5 Questions Lenders Will Ask You Before Approving A Loan
Before they give you a loan, lenders need to know some things about you. So, naturally, they might ask you questions, some of which might be more direct than others.
What you should understand is that this is simply necessary and normal at this stage of the process. Just as you want to know about all of the loan terms, they want to know everything about your credit history, income and so on. Your answers to these questions will help them decide if you are reliable and if they can trust you. After all, it is their money that you are borrowing.
It is essential that you honestly answer all their questions so as to immediately establish a relationship full of trust and respect. If you start off on the right foot, everything will go much more smoothly and if you pay back the loan on time, they will probably have a better deal for you next time you need a loan.
Without further ado, here is a list of the most common questions your lender will ask you.
Questions related to your job and income.
These might include questions such as:
Where do you currently work?
How long have you been working at your current company?
How much money do you earn a month (before taxes)?
Do you have other sources of income?
It is more than obvious why they need to find out these things ‒ to know if you are able to repay the loan. For this reason, they will consider your current job and position, the company where you work, your monthly income before taxes and other similar factors. Lenders might also request some supporting documents like bank statements, pay stubs and a VOE (verification of employment) form.
Questions related to your cash reserves and assets.
You can expect the following questions:
How much money do you have on your bank account at the moment?
Is that enough to cover your down payment and closing costs (if there are any)?
Do you have enough money to cover at least the first two monthly payments?
How long have the funds been in your bank account?
Apart from your income, your current assets also play an important role in determining how big a loan you can actually afford. Also, if you are applying for a mortgage loan, then the lender needs to know if you have any money in the bank and if yes, if it is enough to cover the down payment and closing costs. Furthermore, the lender will ask for account statements and additional documents in order to verify how big your assets and cash reserves are.
Questions related to your current debt.
Are there any current credit card accounts you have and how many there are?
What are the limits and balances of each credit card?
Do you have a car loan and if yes, how much is it? How many payments do you have left?
Are there any recurring debts like a personal or student loan?
Do you pay for child support or alimony?
What will your total DTI (debt-to-income) ratio be with this loan?
Now, this is a tricky part. If you currently have too much debt, the lender might reject you. It is important for them to know how much money you spend each month to pay off your debt. Again, the lender will ask you to provide supporting documents.
Questions related to your credit and borrowing history.
What is your credit score at the moment?
Have you had a loan in the past?
Did you make all payments on time and in full? Have you ever missed any payment?
Have you ever defaulted or filed for bankruptcy?
How well have you repaid your debts so far?
Even though lenders can find most of this information in your credit report, they might ask you these or similar questions. If your credit history is not stellar, they will not give you a loan so easily. In case they see you as a risky borrower, you won’t get approved. But don’t fear, for there are still ways to get a personal loan for bad credit. However, one of the best ways to get a loan is to have a good credit history.

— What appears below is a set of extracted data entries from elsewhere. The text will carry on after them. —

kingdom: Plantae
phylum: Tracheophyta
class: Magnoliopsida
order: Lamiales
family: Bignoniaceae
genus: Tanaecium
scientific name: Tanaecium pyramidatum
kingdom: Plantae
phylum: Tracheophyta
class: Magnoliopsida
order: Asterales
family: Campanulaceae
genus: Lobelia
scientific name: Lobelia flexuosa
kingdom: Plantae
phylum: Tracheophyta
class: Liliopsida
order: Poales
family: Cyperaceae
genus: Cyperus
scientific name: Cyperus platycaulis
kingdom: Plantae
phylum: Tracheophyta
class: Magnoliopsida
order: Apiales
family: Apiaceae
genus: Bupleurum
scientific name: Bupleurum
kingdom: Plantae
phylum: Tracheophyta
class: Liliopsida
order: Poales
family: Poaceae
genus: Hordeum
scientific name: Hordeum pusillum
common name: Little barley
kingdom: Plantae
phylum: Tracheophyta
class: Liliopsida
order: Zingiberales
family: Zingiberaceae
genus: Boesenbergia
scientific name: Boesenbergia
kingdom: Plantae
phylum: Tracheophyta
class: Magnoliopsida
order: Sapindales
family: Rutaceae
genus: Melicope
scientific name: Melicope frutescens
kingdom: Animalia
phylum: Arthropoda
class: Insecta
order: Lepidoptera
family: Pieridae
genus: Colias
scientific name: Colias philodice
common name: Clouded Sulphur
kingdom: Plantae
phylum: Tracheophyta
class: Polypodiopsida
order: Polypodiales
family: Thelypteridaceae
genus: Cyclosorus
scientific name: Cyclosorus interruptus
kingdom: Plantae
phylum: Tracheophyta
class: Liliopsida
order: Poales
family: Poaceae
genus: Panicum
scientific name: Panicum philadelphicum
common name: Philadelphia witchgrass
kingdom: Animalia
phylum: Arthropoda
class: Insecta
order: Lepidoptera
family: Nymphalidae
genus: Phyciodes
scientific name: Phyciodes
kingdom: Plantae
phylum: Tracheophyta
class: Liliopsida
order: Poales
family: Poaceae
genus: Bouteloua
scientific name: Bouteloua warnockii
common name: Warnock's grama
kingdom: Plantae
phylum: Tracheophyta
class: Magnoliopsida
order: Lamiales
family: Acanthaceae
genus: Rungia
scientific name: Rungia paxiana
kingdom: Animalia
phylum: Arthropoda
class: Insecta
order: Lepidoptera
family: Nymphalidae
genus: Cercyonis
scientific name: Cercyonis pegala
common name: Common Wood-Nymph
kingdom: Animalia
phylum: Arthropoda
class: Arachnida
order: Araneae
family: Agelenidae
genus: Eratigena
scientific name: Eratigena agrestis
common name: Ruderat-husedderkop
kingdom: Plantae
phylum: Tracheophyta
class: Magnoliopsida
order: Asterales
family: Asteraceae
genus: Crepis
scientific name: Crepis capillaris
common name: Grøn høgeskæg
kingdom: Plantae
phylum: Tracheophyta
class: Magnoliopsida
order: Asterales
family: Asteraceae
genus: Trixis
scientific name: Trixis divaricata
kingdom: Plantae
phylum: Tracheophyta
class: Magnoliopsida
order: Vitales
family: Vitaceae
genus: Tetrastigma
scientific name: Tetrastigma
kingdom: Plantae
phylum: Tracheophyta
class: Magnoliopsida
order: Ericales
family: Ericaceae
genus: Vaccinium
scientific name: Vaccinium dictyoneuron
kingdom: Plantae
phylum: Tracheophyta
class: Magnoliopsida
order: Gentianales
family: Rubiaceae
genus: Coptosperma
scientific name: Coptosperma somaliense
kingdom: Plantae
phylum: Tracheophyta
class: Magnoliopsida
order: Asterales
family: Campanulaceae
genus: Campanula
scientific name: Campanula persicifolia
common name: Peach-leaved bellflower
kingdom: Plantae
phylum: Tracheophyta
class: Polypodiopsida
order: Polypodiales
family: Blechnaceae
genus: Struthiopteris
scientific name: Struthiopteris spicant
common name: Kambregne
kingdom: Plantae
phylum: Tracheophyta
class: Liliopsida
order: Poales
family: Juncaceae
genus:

What do you need the money for?
This is maybe the most important question, so we have saved it for the very end of our list. Depending on why you need the loan, the lender will know where to go from there. It is not the same if you need a business loan, want to buy a car, renovate your house or consolidate debt. That is why you need to tell your lender why you are taking the loan. This can significantly affect the terms of the loan and many other things, including whether or not you will get approved.
In order to get a loan, you need to establish a good relationship with your lender. And to form this relationship, both you and your lender have to have a clear picture about each other right from the start.
Therefore, even though some of the questions you will be asked might be personal, you need to understand that they are necessary. Whether they are related to your income, credit history, cash reserves or current debt, make sure you are honest to your lender since they can and will check most of that information. Also, prepare all of the documents that your lender requires.
Finally, don’t forget to ask your lender all questions you have for them. Ask them about loan terms, clarify misunderstandings (if there are any), read the fine print before you sign the loan contract and check if you can get better terms with that or other lenders.
If your approach to loans and lenders is responsible and honest, you will definitely find a great loan that will suit your needs.